Model created: imposing-coast-442802-a7.superstore_data.flight_delay_predictor



---
## Evaluate Model Performance (`ML.EVALUATE`) — Validate

Run evaluation to view **mean_absolute_error**, **r2_score**, etc. Then use Gemini to explain a key metric to a non-technical audience.

**Gemini Explainer Prompt:**

```python
prompt =
```


In [1]:

eval_sql = f"SELECT * FROM ML.EVALUATE(MODEL `{PROJECT_ID}.superstore_data.flight_delay_predictor`)"
eval_df = client.query(eval_sql).result().to_dataframe()
eval_df


NameError: name 'PROJECT_ID' is not defined


---
## Explain Predictions (`ML.EXPLAIN_PREDICT`) — Why did the model predict that?

Author your own prompt to generate a query that explains a **hypothetical** case:  
> Predict the arrival delay for a 2000-mile flight with a 30-minute departure delay on carrier 'AA', and explain the top contributing features.

**Hint:** You’ll need a small input table with the required features.
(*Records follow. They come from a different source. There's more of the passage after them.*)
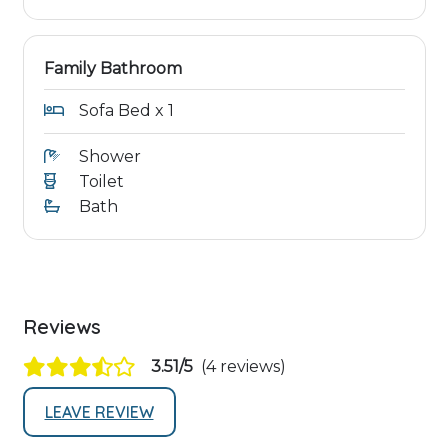
Family Bathroom
Sofa Bed x 1
Shower
Toilet
Bath
Reviews
3.51/5
(4 reviews)
LEAVE REVIEW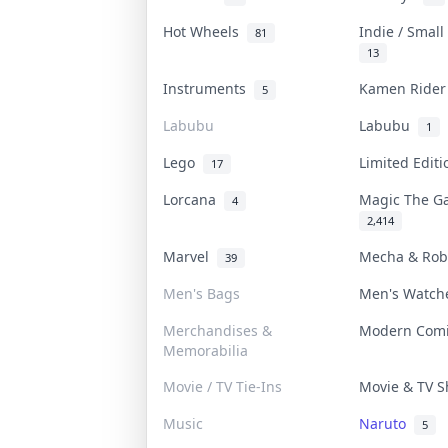
Hot Wheels
Indie / Smal
81
13
Instruments
Kamen Ride
5
Labubu
Labubu
1
Lego
Limited Edit
17
Lorcana
Magic The G
4
2,414
Marvel
Mecha & Ro
39
Men's Bags
Men's Watc
Merchandises &
Modern Com
Memorabilia
Movie / TV Tie-Ins
Movie & TV 
Music
Naruto
5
> **Your Gemini prompt (write in the next cell):**  
> *Ask for a full `ML.EXPLAIN_PREDICT` example for this model and scenario, returning top features.*


In [None]:
# Example scaffold: fill in the SELECT for your hypothetical instance
explain_sql = f"""
SELECT *
FROM ML.EXPLAIN_PREDICT(
  MODEL `{PROJECT_ID}.superstore_data.flight_delay_predictor`,
  (SELECT
     30.0 AS tripduration, -- Hypothetical trip duration in minutes
     TIMESTAMP('2023-10-27 08:00:00+00') AS starttime, -- Hypothetical start time
     TIMESTAMP('2023-10-27 08:30:00+00') AS stoptime,  -- Hypothetical stop time
     '316' AS start_station_id, -- Hypothetical start station ID
     '435' AS end_station_id,   -- Hypothetical end station ID
     '20000' AS bikeid,         -- Hypothetical bike ID
     'Subscriber' AS usertype,  -- Hypothetical user type
     1990 AS birth_year,      -- Hypothetical birth year
     'Male' AS gender           -- Hypothetical gender
  ),
  STRUCT(3 AS top_k_features)
)
"""
explain_df = client.query(explain_sql).result().to_dataframe()
explain_df

Unnamed: 0,predicted_tripduration,top_feature_attributions,baseline_prediction_value,prediction_value,approximation_error,tripduration,starttime,stoptime,start_station_id,end_station_id,bikeid,usertype,birth_year,gender
0,620.513539,"[{'feature': 'starttime', 'attribution': 288.2...",53.131792,620.513539,0.0,30.0,2023-10-27 08:00:00+00:00,2023-10-27 08:30:00+00:00,316,435,20000,Subscriber,1990,Male



---
## ✅ Deliverable for Lab 4

- Completed `Lab4_Regression_BQML.ipynb` with:
  - Brainstormed features + rationale
  - `CREATE MODEL` SQL
  - `ML.EVALUATE` output and explanation
  - `ML.EXPLAIN_PREDICT` output (hypothetical case)
- Push to **GitHub** and submit the link on **Brightspace**.